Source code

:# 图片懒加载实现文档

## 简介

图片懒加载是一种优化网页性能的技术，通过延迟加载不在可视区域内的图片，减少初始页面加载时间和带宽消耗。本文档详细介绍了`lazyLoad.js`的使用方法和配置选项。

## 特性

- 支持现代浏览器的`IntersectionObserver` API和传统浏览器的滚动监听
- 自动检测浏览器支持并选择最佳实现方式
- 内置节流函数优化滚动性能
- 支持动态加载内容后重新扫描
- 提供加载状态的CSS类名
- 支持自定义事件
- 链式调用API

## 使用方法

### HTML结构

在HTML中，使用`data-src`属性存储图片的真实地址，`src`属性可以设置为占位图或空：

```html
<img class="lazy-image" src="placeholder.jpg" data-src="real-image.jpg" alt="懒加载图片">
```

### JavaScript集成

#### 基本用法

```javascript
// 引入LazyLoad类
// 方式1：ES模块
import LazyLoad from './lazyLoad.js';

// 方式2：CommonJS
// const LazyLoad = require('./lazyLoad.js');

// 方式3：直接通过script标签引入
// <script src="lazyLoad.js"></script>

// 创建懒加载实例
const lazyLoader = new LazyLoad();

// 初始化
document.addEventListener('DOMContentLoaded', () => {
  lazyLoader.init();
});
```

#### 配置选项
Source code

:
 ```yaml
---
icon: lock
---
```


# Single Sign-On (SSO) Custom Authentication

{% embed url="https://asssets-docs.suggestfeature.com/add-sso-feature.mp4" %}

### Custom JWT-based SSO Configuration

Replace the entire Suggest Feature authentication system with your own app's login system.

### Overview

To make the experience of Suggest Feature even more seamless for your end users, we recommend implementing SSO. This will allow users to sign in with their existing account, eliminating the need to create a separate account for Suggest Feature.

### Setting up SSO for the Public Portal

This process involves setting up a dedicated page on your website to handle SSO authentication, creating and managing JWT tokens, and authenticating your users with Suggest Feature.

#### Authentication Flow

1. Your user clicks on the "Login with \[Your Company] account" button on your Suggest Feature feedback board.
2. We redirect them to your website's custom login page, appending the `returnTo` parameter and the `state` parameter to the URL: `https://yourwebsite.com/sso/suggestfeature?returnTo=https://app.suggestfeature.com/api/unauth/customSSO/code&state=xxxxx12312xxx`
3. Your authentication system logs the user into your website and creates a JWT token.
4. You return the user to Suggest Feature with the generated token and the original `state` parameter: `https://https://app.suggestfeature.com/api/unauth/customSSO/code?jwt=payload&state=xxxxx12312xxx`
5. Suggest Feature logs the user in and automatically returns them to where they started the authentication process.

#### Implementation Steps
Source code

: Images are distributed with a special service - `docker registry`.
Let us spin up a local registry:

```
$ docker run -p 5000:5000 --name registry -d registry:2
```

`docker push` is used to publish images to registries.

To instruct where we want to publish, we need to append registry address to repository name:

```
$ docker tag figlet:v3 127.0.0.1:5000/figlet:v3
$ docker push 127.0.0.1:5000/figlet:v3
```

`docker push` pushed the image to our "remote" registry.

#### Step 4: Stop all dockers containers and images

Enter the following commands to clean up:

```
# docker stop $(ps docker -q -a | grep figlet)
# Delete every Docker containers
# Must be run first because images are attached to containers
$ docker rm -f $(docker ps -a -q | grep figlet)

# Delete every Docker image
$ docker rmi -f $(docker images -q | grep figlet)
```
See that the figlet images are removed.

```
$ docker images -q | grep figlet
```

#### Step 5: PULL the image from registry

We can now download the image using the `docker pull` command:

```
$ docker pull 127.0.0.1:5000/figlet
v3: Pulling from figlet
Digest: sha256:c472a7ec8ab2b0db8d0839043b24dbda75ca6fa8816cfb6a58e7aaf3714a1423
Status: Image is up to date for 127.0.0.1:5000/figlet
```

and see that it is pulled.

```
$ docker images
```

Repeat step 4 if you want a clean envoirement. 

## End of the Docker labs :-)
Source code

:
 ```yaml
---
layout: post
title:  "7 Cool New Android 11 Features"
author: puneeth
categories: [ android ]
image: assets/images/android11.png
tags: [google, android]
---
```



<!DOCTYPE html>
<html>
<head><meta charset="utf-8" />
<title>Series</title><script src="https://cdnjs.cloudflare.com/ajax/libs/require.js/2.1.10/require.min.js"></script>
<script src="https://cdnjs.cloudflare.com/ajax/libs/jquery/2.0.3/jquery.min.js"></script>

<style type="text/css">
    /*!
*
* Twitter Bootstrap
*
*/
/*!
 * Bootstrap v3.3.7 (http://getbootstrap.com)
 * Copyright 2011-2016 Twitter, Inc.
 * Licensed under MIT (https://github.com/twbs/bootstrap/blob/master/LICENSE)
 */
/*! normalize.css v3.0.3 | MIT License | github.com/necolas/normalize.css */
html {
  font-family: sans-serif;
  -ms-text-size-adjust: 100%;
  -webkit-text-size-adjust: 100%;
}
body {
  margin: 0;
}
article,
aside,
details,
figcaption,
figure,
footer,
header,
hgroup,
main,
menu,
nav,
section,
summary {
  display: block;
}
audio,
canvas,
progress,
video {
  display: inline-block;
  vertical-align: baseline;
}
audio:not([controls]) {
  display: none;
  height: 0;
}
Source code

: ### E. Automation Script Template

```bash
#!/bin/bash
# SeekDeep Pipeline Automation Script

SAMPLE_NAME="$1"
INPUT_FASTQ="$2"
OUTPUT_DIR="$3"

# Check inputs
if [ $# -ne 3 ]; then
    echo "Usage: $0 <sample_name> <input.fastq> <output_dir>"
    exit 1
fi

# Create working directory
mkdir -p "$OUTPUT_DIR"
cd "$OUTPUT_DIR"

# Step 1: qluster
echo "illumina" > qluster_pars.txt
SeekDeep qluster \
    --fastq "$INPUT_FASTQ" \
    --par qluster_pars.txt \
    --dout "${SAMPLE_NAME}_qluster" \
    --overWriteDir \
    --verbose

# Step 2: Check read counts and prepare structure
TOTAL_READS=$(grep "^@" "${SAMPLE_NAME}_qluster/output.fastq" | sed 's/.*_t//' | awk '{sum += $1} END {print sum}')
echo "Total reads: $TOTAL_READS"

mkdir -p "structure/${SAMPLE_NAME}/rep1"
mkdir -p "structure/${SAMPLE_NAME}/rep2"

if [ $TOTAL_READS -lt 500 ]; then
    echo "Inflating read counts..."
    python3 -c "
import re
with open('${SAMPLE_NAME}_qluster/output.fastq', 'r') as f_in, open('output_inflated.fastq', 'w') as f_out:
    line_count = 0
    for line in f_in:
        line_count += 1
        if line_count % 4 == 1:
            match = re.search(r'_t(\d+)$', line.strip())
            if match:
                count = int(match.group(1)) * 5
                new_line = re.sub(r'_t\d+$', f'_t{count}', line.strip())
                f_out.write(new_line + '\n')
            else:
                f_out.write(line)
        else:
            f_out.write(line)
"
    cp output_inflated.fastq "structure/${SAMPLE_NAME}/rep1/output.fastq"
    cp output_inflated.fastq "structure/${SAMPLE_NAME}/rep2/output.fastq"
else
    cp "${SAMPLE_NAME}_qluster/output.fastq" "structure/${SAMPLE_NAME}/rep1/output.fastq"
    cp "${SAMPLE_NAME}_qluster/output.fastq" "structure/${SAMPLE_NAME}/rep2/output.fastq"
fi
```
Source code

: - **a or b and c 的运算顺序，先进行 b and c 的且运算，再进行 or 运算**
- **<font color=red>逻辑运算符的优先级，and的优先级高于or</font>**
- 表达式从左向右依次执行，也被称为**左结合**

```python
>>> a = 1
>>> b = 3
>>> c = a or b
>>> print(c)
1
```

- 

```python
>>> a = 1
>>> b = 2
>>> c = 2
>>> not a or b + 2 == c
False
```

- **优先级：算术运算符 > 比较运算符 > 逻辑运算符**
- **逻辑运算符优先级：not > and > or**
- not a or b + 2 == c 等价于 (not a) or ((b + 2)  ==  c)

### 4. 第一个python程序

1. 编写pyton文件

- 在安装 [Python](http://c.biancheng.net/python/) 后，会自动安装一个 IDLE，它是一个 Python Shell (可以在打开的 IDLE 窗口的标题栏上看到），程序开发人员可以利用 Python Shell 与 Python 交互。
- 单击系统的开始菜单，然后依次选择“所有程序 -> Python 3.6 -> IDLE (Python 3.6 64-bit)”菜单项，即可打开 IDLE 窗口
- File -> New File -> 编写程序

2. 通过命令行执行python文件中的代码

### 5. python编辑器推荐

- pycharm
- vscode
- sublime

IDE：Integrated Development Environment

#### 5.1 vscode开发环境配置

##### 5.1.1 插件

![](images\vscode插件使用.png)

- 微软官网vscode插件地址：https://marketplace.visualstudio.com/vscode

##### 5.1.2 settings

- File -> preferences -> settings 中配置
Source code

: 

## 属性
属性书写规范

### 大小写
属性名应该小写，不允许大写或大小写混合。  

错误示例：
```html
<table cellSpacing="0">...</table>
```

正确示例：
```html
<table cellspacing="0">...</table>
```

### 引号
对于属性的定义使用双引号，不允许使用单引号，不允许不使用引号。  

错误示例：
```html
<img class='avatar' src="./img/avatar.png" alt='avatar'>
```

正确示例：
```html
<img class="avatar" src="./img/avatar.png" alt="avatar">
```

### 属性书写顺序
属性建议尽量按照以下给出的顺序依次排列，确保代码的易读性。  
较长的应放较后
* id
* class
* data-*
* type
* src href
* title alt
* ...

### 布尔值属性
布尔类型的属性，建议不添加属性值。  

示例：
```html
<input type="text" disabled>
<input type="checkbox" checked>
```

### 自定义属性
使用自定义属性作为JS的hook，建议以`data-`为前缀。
——
= Required action =
Beginning with the first line of the listing above, please write out every line exactly until you reach the line that contains "### Setting up SSO for the Public Portal", and include that one too.

= Response =
Source code

:# 图片懒加载实现文档

## 简介

图片懒加载是一种优化网页性能的技术，通过延迟加载不在可视区域内的图片，减少初始页面加载时间和带宽消耗。本文档详细介绍了`lazyLoad.js`的使用方法和配置选项。

## 特性

- 支持现代浏览器的`IntersectionObserver` API和传统浏览器的滚动监听
- 自动检测浏览器支持并选择最佳实现方式
- 内置节流函数优化滚动性能
- 支持动态加载内容后重新扫描
- 提供加载状态的CSS类名
- 支持自定义事件
- 链式调用API

## 使用方法

### HTML结构

在HTML中，使用`data-src`属性存储图片的真实地址，`src`属性可以设置为占位图或空：

```html
<img class="lazy-image" src="placeholder.jpg" data-src="real-image.jpg" alt="懒加载图片">
```

### JavaScript集成

#### 基本用法

```javascript
// 引入LazyLoad类
// 方式1：ES模块
import LazyLoad from './lazyLoad.js';

// 方式2：CommonJS
// const LazyLoad = require('./lazyLoad.js');

// 方式3：直接通过script标签引入
// <script src="lazyLoad.js"></script>

// 创建懒加载实例
const lazyLoader = new LazyLoad();

// 初始化
document.addEventListener('DOMContentLoaded', () => {
  lazyLoader.init();
});
```

#### 配置选项
Source code

:
 ```yaml
---
icon: lock
---
```


# Single Sign-On (SSO) Custom Authentication

{% embed url="https://asssets-docs.suggestfeature.com/add-sso-feature.mp4" %}

### Custom JWT-based SSO Configuration

Replace the entire Suggest Feature authentication system with your own app's login system.

### Overview

To make the experience of Suggest Feature even more seamless for your end users, we recommend implementing SSO. This will allow users to sign in with their existing account, eliminating the need to create a separate account for Suggest Feature.

### Setting up SSO for the Public Portal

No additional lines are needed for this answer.